§ **Goal**
Copy verbatim only the lines below that fall between the line containing "genus: Hypholoma" and the line containing "order: Grimmiales", inclusive.

§ **Given entries**

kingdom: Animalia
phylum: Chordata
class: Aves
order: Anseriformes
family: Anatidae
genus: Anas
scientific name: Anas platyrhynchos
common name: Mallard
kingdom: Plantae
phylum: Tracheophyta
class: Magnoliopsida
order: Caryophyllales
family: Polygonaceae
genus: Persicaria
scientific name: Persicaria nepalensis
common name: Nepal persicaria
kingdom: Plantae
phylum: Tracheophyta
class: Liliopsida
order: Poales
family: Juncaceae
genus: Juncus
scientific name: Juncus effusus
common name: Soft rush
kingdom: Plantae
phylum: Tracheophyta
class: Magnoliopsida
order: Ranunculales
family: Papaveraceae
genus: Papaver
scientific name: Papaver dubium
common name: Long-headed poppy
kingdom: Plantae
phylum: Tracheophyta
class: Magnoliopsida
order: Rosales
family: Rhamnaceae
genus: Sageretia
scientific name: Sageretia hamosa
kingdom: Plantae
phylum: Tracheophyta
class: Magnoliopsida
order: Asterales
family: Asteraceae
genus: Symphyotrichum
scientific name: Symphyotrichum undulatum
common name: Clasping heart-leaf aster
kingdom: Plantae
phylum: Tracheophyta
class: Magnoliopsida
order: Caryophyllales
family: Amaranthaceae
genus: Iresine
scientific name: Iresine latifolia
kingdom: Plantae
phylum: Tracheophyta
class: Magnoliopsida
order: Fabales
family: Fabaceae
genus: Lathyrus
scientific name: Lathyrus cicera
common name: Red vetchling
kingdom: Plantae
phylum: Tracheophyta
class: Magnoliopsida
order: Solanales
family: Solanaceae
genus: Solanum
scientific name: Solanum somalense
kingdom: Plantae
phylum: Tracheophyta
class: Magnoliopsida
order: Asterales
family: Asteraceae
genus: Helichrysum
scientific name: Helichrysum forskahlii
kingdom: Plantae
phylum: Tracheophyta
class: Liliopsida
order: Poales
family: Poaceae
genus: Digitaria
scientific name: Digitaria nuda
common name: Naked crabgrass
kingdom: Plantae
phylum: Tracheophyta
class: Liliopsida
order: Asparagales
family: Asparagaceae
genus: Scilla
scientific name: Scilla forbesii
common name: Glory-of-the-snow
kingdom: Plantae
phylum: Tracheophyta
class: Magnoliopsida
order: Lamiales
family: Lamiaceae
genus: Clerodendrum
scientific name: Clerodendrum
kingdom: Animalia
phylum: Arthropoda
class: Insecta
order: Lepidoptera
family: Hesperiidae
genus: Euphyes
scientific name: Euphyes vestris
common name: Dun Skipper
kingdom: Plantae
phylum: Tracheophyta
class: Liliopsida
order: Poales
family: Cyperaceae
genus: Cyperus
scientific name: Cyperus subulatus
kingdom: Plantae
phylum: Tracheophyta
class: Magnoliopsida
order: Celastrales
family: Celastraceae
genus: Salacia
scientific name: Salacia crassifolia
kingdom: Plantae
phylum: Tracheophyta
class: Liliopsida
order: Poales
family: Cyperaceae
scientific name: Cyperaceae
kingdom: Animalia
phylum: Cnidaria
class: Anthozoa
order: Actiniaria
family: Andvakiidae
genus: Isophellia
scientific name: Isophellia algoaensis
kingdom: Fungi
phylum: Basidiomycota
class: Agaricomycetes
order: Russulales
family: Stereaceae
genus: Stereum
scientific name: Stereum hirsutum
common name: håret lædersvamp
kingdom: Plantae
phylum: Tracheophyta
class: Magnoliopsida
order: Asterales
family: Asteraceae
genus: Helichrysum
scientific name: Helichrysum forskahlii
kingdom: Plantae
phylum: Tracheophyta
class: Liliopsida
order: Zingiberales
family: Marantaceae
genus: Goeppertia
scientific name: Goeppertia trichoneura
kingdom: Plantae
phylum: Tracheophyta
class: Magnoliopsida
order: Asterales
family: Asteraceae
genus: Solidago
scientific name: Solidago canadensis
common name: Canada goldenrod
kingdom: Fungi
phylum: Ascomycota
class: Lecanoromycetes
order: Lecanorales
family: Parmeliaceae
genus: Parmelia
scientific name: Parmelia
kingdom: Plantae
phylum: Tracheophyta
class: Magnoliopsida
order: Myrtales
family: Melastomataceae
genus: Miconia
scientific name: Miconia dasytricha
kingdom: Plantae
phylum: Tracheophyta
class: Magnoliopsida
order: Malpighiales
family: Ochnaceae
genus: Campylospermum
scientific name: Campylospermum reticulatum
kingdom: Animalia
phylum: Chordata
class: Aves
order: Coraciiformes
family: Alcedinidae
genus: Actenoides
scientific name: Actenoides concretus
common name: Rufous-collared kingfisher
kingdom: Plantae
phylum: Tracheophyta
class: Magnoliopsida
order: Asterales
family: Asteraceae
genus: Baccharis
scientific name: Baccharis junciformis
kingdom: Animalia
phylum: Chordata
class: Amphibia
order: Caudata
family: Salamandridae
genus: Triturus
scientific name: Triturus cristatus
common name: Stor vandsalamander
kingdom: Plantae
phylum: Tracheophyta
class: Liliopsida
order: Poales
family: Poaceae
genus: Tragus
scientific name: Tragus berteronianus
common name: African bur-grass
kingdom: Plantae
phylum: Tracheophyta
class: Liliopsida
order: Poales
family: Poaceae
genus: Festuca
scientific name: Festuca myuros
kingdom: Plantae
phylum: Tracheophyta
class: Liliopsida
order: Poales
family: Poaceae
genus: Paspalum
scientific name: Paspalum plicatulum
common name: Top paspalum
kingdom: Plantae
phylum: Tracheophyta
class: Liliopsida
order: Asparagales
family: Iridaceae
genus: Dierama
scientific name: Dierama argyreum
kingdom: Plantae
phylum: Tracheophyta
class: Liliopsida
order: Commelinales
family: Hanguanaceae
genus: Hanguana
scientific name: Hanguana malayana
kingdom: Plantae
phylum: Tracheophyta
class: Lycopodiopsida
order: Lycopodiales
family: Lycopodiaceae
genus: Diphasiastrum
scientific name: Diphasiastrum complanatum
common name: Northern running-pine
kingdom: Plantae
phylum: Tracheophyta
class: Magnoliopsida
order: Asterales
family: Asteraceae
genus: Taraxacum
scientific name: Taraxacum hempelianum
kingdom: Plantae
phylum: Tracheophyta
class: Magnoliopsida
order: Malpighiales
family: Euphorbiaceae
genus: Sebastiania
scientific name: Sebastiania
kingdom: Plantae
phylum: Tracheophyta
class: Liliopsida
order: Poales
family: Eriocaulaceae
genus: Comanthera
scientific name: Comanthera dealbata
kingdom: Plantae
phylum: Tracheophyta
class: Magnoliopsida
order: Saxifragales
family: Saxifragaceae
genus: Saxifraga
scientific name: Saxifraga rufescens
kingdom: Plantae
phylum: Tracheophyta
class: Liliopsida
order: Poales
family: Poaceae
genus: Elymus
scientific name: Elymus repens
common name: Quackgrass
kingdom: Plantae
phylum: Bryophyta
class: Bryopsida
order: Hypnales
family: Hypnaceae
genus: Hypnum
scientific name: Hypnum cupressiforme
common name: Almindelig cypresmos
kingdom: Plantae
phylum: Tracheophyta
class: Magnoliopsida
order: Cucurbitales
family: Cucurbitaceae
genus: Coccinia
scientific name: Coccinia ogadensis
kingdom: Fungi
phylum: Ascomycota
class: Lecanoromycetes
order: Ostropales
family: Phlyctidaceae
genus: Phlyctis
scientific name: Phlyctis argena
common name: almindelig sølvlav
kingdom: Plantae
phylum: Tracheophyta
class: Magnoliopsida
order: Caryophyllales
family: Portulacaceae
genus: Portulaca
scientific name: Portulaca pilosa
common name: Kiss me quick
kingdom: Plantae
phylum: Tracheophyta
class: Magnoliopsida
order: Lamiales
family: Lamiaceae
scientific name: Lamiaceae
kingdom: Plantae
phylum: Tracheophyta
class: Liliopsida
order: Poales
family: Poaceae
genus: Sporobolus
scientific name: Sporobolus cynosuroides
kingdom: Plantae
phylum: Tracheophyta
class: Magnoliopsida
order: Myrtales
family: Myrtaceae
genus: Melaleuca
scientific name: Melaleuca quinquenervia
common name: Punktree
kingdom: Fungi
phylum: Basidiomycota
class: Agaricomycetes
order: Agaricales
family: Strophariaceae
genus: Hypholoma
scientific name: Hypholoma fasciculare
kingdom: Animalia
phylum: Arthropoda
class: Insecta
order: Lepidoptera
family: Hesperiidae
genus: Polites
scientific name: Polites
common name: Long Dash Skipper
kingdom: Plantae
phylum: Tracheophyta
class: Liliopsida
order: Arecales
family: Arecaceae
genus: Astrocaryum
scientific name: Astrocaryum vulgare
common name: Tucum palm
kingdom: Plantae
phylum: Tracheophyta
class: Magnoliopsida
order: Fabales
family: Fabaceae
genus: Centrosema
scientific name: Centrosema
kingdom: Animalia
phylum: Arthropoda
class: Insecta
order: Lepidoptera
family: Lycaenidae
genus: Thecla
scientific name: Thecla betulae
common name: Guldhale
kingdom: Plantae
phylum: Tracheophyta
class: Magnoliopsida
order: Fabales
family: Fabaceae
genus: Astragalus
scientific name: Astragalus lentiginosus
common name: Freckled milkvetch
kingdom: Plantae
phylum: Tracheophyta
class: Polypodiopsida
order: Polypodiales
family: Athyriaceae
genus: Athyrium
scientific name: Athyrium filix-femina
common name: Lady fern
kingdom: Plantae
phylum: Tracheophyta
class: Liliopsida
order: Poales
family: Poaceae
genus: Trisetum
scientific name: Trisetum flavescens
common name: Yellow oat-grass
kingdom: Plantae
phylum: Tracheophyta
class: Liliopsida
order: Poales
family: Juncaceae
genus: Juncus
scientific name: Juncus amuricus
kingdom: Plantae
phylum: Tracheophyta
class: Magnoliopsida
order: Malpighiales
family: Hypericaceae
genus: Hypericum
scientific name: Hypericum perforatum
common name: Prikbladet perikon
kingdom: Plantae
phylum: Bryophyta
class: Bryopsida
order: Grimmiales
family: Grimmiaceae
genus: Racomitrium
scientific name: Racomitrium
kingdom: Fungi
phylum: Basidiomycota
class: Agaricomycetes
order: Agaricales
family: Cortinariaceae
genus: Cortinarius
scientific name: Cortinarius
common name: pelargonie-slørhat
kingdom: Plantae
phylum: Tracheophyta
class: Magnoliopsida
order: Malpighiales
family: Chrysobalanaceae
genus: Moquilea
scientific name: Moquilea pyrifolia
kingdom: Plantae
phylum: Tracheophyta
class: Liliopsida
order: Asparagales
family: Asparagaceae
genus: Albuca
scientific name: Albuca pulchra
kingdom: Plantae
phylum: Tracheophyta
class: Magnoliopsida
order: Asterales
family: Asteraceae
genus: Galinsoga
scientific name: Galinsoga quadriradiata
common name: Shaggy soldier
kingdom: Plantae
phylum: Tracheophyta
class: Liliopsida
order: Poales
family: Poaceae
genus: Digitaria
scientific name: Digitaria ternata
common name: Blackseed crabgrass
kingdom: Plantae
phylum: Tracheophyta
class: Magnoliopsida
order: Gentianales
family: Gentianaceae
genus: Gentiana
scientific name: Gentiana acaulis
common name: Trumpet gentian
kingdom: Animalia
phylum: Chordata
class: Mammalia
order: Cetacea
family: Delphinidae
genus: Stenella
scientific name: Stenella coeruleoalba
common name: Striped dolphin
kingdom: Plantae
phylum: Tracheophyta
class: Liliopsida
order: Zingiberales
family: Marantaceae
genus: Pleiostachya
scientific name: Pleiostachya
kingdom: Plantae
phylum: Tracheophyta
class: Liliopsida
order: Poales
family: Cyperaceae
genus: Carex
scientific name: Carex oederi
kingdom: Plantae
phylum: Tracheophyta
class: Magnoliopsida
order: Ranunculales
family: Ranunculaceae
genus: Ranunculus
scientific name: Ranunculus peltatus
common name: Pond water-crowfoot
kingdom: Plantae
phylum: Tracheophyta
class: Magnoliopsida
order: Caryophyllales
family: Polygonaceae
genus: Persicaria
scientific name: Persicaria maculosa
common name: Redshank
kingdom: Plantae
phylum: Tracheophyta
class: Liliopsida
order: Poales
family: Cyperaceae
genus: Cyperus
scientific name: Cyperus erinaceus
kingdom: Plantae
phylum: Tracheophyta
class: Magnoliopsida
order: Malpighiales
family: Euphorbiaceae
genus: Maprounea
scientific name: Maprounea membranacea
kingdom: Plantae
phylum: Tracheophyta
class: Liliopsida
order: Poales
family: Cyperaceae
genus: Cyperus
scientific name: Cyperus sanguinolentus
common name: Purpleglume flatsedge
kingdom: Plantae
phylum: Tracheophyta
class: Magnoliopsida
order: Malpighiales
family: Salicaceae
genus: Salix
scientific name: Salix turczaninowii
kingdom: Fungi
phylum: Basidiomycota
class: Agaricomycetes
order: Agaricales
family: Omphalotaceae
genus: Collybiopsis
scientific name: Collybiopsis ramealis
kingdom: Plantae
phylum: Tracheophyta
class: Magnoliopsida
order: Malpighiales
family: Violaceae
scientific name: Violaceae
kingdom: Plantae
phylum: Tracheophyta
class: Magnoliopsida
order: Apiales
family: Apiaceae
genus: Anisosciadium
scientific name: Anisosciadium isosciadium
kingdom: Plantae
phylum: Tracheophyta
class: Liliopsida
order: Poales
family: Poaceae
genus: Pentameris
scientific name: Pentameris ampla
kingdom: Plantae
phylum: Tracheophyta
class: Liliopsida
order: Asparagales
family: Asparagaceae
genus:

§ **Solution below**
genus: Hypholoma
scientific name: Hypholoma fasciculare
kingdom: Animalia
phylum: Arthropoda
class: Insecta
order: Lepidoptera
family: Hesperiidae
genus: Polites
scientific name: Polites
common name: Long Dash Skipper
kingdom: Plantae
phylum: Tracheophyta
class: Liliopsida
order: Arecales
family: Arecaceae
genus: Astrocaryum
scientific name: Astrocaryum vulgare
common name: Tucum palm
kingdom: Plantae
phylum: Tracheophyta
class: Magnoliopsida
order: Fabales
family: Fabaceae
genus: Centrosema
scientific name: Centrosema
kingdom: Animalia
phylum: Arthropoda
class: Insecta
order: Lepidoptera
family: Lycaenidae
genus: Thecla
scientific name: Thecla betulae
common name: Guldhale
kingdom: Plantae
phylum: Tracheophyta
class: Magnoliopsida
order: Fabales
family: Fabaceae
genus: Astragalus
scientific name: Astragalus lentiginosus
common name: Freckled milkvetch
kingdom: Plantae
phylum: Tracheophyta
class: Polypodiopsida
order: Polypodiales
family: Athyriaceae
genus: Athyrium
scientific name: Athyrium filix-femina
common name: Lady fern
kingdom: Plantae
phylum: Tracheophyta
class: Liliopsida
order: Poales
family: Poaceae
genus: Trisetum
scientific name: Trisetum flavescens
common name: Yellow oat-grass
kingdom: Plantae
phylum: Tracheophyta
class: Liliopsida
order: Poales
family: Juncaceae
genus: Juncus
scientific name: Juncus amuricus
kingdom: Plantae
phylum: Tracheophyta
class: Magnoliopsida
order: Malpighiales
family: Hypericaceae
genus: Hypericum
scientific name: Hypericum perforatum
common name: Prikbladet perikon
kingdom: Plantae
phylum: Bryophyta
class: Bryopsida
order: Grimmiales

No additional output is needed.